*** PASSAGE PROVIDED ***

Leptoschendyla

Scientific classification
- Kingdom: Animalia
- Phylum: Arthropoda
- Subphylum: Myriapoda
- Class: Chilopoda
- Order: Geophilomorpha
- Family: Schendylidae
- Genus: Leptoschendyla Attems, 1953
- Species: L. paucipes
- Binomial name: Leptoschendyla paucipes Attems, 1953

= Leptoschendyla =

- Genus: Leptoschendyla
- Species: paucipes
- Authority: Attems, 1953
- Parent authority: Attems, 1953

Genus of centipede

Leptoschendyla is a monotypic genus of soil centipede in the family Schendylidae. The only species in this genus is Leptoschendyla paucipes. This centipede is found in Vietnam. This species features 39 pairs of legs in both sexes and can reach 20 mm in length.

== Discovery and distribution ==
This genus and its only species were first described in 1953 by the Austrian myriapodologist Carl Attems, who explicitly designated L. paucipes as the type species for the new genus. He based the original description of this centipede on a sample of specimens including both sexes. These specimens were collected in Lang Biang on the Đà Lạt plateau in the province of Lâm Đồng in Vietnam. Syntypes including one male and one female are deposited in the Natural History Museum in Vienna. This centipede is known only from Vietnam.

== Description ==
This centipede is a pale yellow, features 39 leg pairs in each sex, and can reach 20 mm in length. The head is longer than wide. Each antenna is shaped like a thread and does not become thicker toward the distal end. The mandible features about ten teeth that grow longer toward the distal end and are not divided into blocks. The coxosternite of the second maxillae is undivided. The claw at the distal end of each of the second maxillae is well developed and fringed with two rows of filaments.

The forcipules lack teeth and do not reach the anterior margin of the head when closed. The forcipular coxosternite lacks chitin lines. The trunk sternites do not feature fields of pores. The sternite of the last leg-bearing segment is shaped like a trapezoid with a straight posterior margin that is slightly narrower than the anterior margin. The basal element of each of the ultimate legs (coxopleuron) features two pores. Each of the ultimate legs features seven articles with a claw at the distal end. The telson features anal pores.

This centipede shares many traits with other species in the family Schendylidae. For example, as in other species in this family, the antennae are slender. Furthermore, as in other species in this family, each coxopleuron features no more than two pores.

*** End of PASSAGE PROVIDED ***

INSTRUCTIONS FOR THE TASK: Copy the Leptoschendyla text from "Genus of centipede" to "only from Vietnam.", changing "Vietnam" to "Viet Nam".

*** INFORMATION ***

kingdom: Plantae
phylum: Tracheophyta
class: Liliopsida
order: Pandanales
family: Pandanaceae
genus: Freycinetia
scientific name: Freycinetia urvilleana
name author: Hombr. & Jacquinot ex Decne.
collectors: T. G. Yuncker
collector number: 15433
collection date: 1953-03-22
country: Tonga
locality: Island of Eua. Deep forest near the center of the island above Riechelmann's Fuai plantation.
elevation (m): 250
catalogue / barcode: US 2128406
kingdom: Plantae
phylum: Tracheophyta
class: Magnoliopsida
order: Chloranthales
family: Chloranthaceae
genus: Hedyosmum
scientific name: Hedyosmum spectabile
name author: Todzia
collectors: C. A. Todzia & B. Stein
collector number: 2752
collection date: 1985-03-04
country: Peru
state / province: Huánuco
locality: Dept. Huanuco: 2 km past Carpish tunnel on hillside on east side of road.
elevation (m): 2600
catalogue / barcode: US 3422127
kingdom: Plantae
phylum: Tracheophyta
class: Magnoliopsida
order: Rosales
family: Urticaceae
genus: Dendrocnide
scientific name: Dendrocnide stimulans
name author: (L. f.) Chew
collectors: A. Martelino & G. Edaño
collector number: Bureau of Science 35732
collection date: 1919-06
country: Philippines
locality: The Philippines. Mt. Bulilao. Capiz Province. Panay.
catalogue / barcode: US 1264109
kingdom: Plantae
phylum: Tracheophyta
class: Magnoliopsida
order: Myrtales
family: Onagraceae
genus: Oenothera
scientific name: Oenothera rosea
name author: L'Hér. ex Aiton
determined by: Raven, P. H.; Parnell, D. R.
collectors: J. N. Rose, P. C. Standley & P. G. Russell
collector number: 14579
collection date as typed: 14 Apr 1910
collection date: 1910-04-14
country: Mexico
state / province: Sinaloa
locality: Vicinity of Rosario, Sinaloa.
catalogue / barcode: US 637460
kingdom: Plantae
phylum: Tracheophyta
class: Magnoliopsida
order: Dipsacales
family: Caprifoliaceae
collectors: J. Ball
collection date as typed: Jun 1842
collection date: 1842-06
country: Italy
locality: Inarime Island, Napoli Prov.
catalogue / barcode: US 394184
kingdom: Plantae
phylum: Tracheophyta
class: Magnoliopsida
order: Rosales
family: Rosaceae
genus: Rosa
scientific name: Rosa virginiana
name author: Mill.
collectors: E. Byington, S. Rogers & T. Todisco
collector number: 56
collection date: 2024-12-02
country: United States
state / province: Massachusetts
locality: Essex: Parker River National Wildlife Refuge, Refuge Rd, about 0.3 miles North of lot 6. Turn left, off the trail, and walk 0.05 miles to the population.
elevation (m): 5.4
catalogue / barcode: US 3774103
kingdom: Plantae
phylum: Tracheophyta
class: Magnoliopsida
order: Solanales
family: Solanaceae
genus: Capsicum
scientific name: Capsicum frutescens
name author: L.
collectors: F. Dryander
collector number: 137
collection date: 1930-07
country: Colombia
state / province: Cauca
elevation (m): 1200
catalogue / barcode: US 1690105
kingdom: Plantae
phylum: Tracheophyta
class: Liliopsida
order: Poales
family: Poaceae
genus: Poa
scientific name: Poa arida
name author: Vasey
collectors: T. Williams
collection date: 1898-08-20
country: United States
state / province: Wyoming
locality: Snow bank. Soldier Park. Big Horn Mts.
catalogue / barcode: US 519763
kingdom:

*** End of INFORMATION ***

FINISHED EXERCISE:
Genus of centipede

Leptoschendyla is a monotypic genus of soil centipede in the family Schendylidae. The only species in this genus is Leptoschendyla paucipes. This centipede is found in Viet Nam. This species features 39 pairs of legs in both sexes and can reach 20 mm in length.

== Discovery and distribution ==
This genus and its only species were first described in 1953 by the Austrian myriapodologist Carl Attems, who explicitly designated L. paucipes as the type species for the new genus. He based the original description of this centipede on a sample of specimens including both sexes. These specimens were collected in Lang Biang on the Đà Lạt plateau in the province of Lâm Đồng in Viet Nam. Syntypes including one male and one female are deposited in the Natural History Museum in Vienna. This centipede is known only from Viet Nam.